Asal-usul Munculnya Istilah Aceh Serambi Mekah

 
Asal-usul Munculnya Istilah Aceh Serambi Mekah

LADUNI.ID, Jakarta - Aceh adalah nama sebuah provinsi di Indonesia yang dibentuk pada tahun 1956 yang juga dikenal pertama kali sebagai Aceh Darussalam (1511-1945). Selanjutnya, pada tahun 1959-2001 Aceh disebut sebagai Daerah Istimewa Aceh, kemudian pada tahun 2001-2009 bernama Nanggroe Aceh Darussalam, dan sejak tahun 2009 kembali bernama Aceh.

Namun demikian, banyak kalangan menamai provinsi yang berpenduduk kurang lebih 5,2 itu dengan sebutan ‘Aceh Serambi Mekah’ atau ‘Aceh Serambi Arab’. Kenapa bisa demikian?
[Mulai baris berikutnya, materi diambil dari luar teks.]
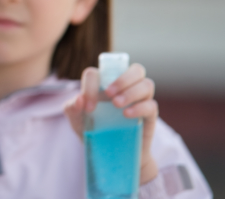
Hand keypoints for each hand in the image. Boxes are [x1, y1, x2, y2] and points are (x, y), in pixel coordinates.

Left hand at [64, 64, 159, 183]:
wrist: (110, 154)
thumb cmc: (93, 130)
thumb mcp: (77, 121)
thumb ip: (72, 108)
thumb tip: (79, 99)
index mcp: (105, 83)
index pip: (101, 72)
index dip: (92, 84)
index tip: (88, 106)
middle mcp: (126, 88)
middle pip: (136, 70)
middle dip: (123, 78)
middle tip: (109, 93)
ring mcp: (140, 101)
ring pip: (146, 84)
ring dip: (132, 91)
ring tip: (117, 104)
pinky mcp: (149, 116)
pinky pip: (151, 105)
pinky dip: (139, 107)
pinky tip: (126, 115)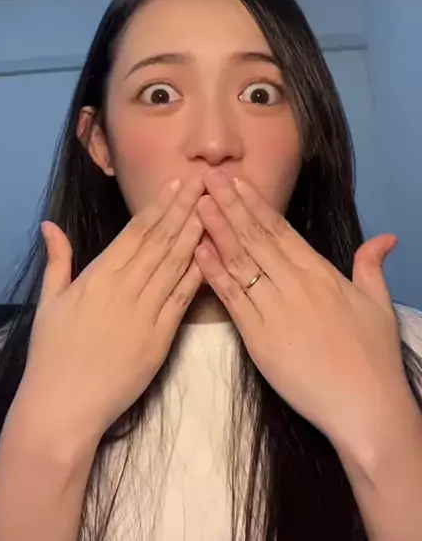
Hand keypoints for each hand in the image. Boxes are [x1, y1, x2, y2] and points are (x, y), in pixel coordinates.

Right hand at [15, 175, 204, 457]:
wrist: (63, 406)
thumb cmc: (51, 353)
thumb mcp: (48, 302)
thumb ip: (57, 260)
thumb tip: (50, 224)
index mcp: (98, 275)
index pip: (136, 232)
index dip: (160, 206)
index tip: (178, 184)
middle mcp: (124, 288)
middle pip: (161, 241)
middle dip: (184, 210)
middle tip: (206, 183)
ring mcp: (145, 313)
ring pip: (175, 265)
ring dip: (196, 236)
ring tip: (214, 209)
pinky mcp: (160, 338)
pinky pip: (182, 300)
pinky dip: (198, 276)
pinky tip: (214, 257)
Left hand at [194, 168, 412, 452]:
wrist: (365, 406)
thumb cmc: (373, 357)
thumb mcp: (378, 305)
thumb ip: (370, 267)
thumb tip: (385, 237)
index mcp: (320, 273)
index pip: (281, 230)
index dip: (255, 204)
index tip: (235, 181)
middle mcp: (295, 284)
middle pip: (256, 238)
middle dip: (229, 205)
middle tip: (206, 177)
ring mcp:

Bagaimana latar belakang sejarah sehingga Aceh bisa diberi ‘gelar’ demikian.

Berdasarkan penelisikan sejarah yang dilakukan oleh Ahmad Baso pada naskah kuno Babad Cirebon (BR 75/PNRI) yang dibuat pada abad ke-19, negeri Aceh dulu dikenal dengan nama Pasai. Daerah tersebut merupakan basis kaderisasi para Wali Songo.

Setidaknya, terdapat tiga waliyullah yang dikader di sana dan ketiganya sangat ternama di kalangan muslim Indonesia. Ketiganya adalah Sunan Ampel, Sunan Giri dan Sunan Bonang. Oleh sebab itulah, Aceh memiliki nama terhormat terutama di kalangan wali dengna sebutan Serambi Mekah, Serambi Arab. Serambi Arab tidak dipakai oleh negeri-negeri Nusantara lainnya, melainkan hanya di Aceh saja.

Adapun naskah Babad Cirebon ini, BR 75/PNRI halaman 83, merupakan koleksi perpusnas RI. Di dalamnya, dijelaskan bahwa Arya Palembang (Raden Patah Demak) sebelum menjadi raja di Demak melakukan dialog dengan Syekh Jatiswara yaitu seorang pimpinan Pesantren Campa di Campa. Pesantren tersebut merupakan peninggalan Syekh Ibrahim Asmoro, ayah daripada Sunan Ampel.

Mereka berdua kemudian bertemu di Aceh. Keduanya, sebagaimana dijelaskan dalam naskah tersebut, baru saja menunaikan ibadah haji dari Mekah. Hal ini terlihat dari bagian naskah yang menyebutkan bahwa terdapat beberapa wali yang sempat naik haji, termasuk di dalamnya adalah Sunan Kudus dan Raden Patah. Mereka berhaji dengan menggunakan kapal, bukan terbang apalagi menggunakan pesawat.

Terdapat beberapa petikan bunyi dalam naskah tersebut, salah satunya adalah seperti yang terlihat pada halaman foto baris 1 dan 2 pada gambar. Kutipan tersebut berbunyi, “Ing nagara Aceh, murbangrai, amadega sultan sejati, kang dadi SURAMBI, ning ng-ARAB yaiku.” (dalam naskah lain terbitan DepDikbud 1980 disebutkan pula, dadi Surambi ngArab Mekah iku).

Kutipan tersebut setidakya memberikan penjelasan tentang dari manakah asal-usul penyebutan istilah Aceh Serambi Mekah, Aceh Serambi Arab, yang tidak lain sudah ada sejak masa Walisongo. Naskah-naskah sejarah semacam ini memang penting untuk diteliti secara serius tentang bagaimana Islam Nusantara berada.